Sin embargo, estaba firmemente decidido a no ahogarme. Los peces picaban, pero eran bremas muy pequeñas que yo desprendía del anzuelo y arrojaba de nuevo al río. Cerca de una laguna encontré un tocón donde sentarme y empecé a pescar un pez tras otro. Era casi tan divertido como jugar al béisbol. La tarde transcurrió lentamente y yo agradecí la soledad. Nuestra granja estaba llena de forasteros. Los algodonales esperaban con la promesa de un trabajo agotador. Había sido testigo de la muerte de un hombre y, en cierto modo, me había visto metido en el fregado.

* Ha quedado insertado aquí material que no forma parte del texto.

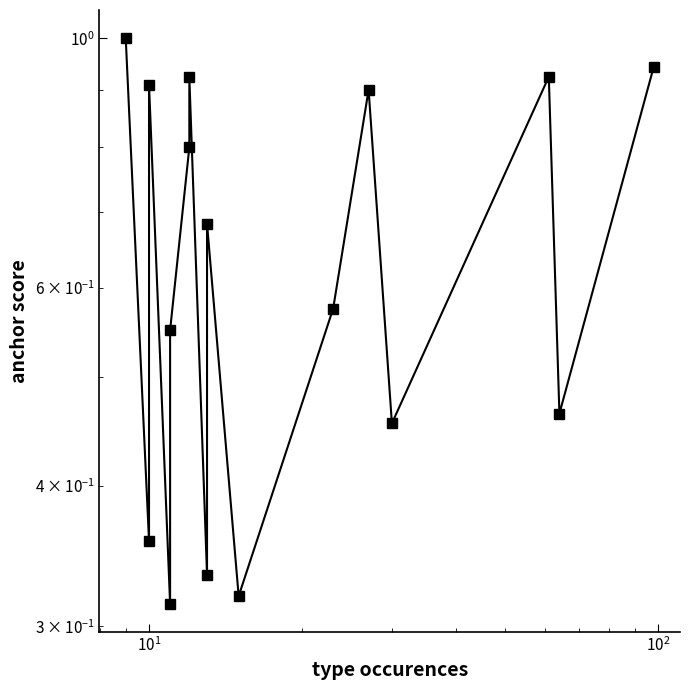

What is the difference between the maximum and second lowest values?

0.7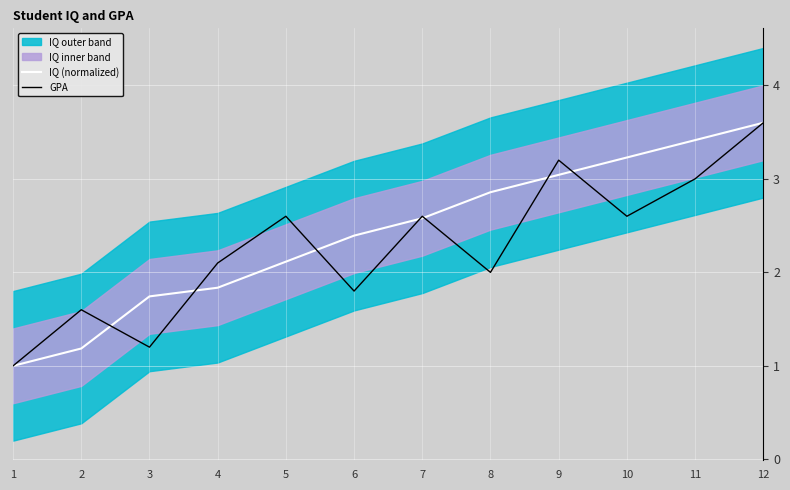

Rank the series at 9 from lowest to highest value.

IQ (normalized), GPA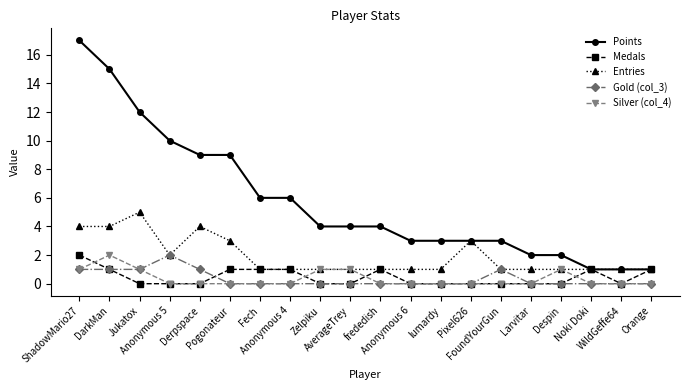

What position from the right is Jukatox?

18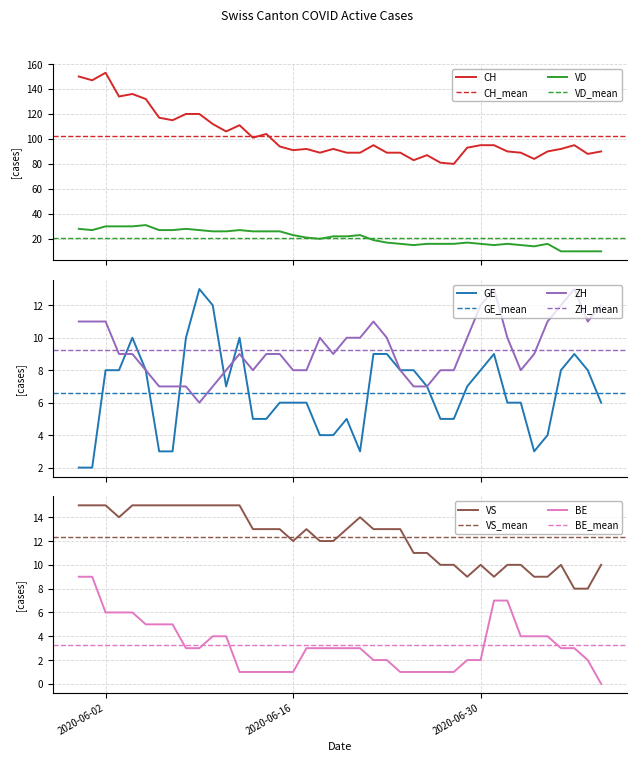

At which label is VS closest to 11?

2020-06-25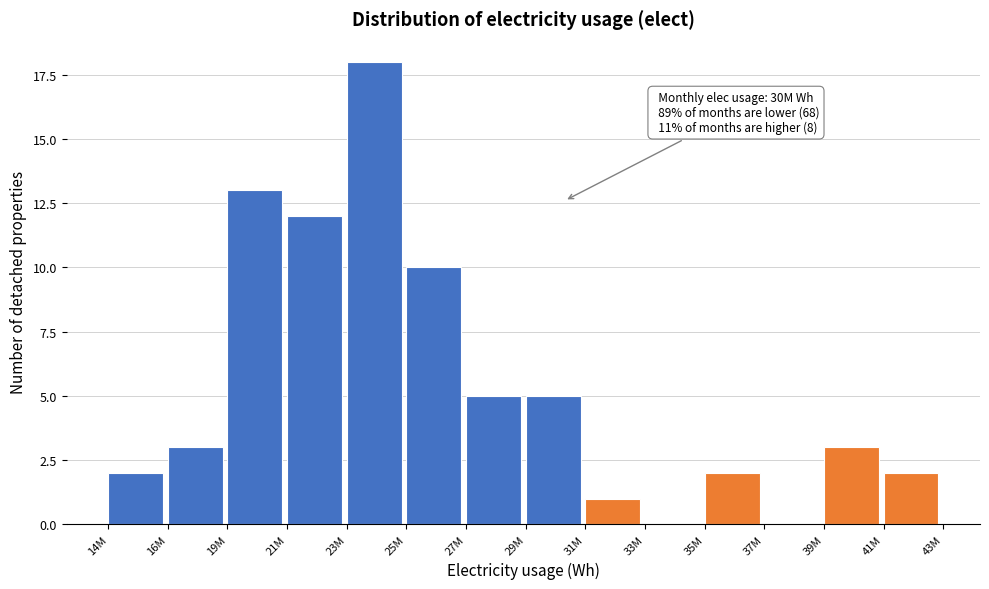

Reading left to right, transcribe all the data shown in this chart.

14M=2	16M=3	19M=13	21M=12	23M=18	25M=10	27M=5	29M=5	31M=1	33M=0	35M=2	37M=0	39M=3	41M=2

El suave susurro de las agua someras me serenaba. ¿Por qué no podía pasarme todo el día pescando, sentado a la orilla del río bajo la sombra de un árbol? Cualquier cosa, menos recolectar algodón. No quería ser agricultor. No necesitaba adquirir practica.

—Luke —dijo mi padre, sentado un poco más abajo.

Recogí el anzuelo y los gusanos y me acerqué a él.

—Sí, señor —dije.

—Siéntate. Tenemos que hablar.

Me senté justo en el borde de la manta, lo más lejos posible de ellos. No parecían enfadados; por el contrario, la expresión de mi madre era más bien de complacencia.

La severidad del tono de voz de mi padre, sin embargo, fue suficiente para asustarme.

—¿Por qué no nos dijiste nada de la pelea? —me preguntó.

Al parecer, aquella pelea no iba a terminar jamás.

En realidad, la pregunta no me sorprendió.

—Creo que tuve miedo.

—¿Miedo, de qué?

—Miedo de que me sorprendieran detrás de la Cooperativa, presenciando una pelea.

—Porque yo te había dicho que no lo hicieras, ¿verdad? —intervino mi madre.

—Sí, señora. Y lo siento.

Presenciar una pelea no constituía un acto grave de desobediencia, y los tres lo sabíamos. ¿Qué hubieran tenido que hacer los chicos un sábado por la tarde cuando la ciudad estaba llena de gente y todo el mundo quería pasarlo bien? Sonrió porque había dicho que lo sentía. Yo quería inspirarle compasión.

—No me preocupa que vieras la pelea —señaló mi padre—, pero los secretos pueden traerte problemas. Deberías haber dicho lo que viste.

—Vi una pelea. No sabía que Jerry Sisco iba a morir.

Mi lógica lo dejó momentáneamente perplejo. Después inquirió:

—¿Le dijiste la verdad a Stick Powers?

—Sí, señor.

—¿El que recogió primero el palo fue uno de los Siseo? ¿O acaso fue Hank Spruill?

Si hubiese dicho la verdad, habría equivalido a reconocer que había mentido al dar mi primera versión. Decir la verdad o decir una mentira, ésa era la cuestión que siempre quedaba por resolver. Decidí confundir un poco las cosas.

—Bueno, si quieres que te diga la verdad, papá, todo ocurrió muy rápido. Había cuerpos cayendo y volando por todas partes. Hank lanzaba de un lado a otro a los chicos como si fueran muñecos, y la gente no paraba de moverse y gritar. Entonces, de pronto vi el palo.

Curiosamente, mis palabras lo dejaron satisfecho. A fin de cuentas, yo sólo tenía siete años y me había visto atrapado entre una multitud que estaba presenciando una terrible pelea detrás de la Cooperativa. ¿Quién hubiera podido reprocharme el que no estuviese muy seguro de lo que había ocurrido?

—No le digas nada a nadie, ¿de acuerdo? Ni a una sola persona.

—Sí.

—Los niños pequeños que no les cuentan los secretos a sus padres siempre tropiezan con grandes problemas —apuntó mi madre—. Es mejor que siempre nos lo cuentes todo.

—Sí.

—Y ahora, ve a seguir pescando un poco más —dijo mi padre, y regresé corriendo a mi puesto junto al río.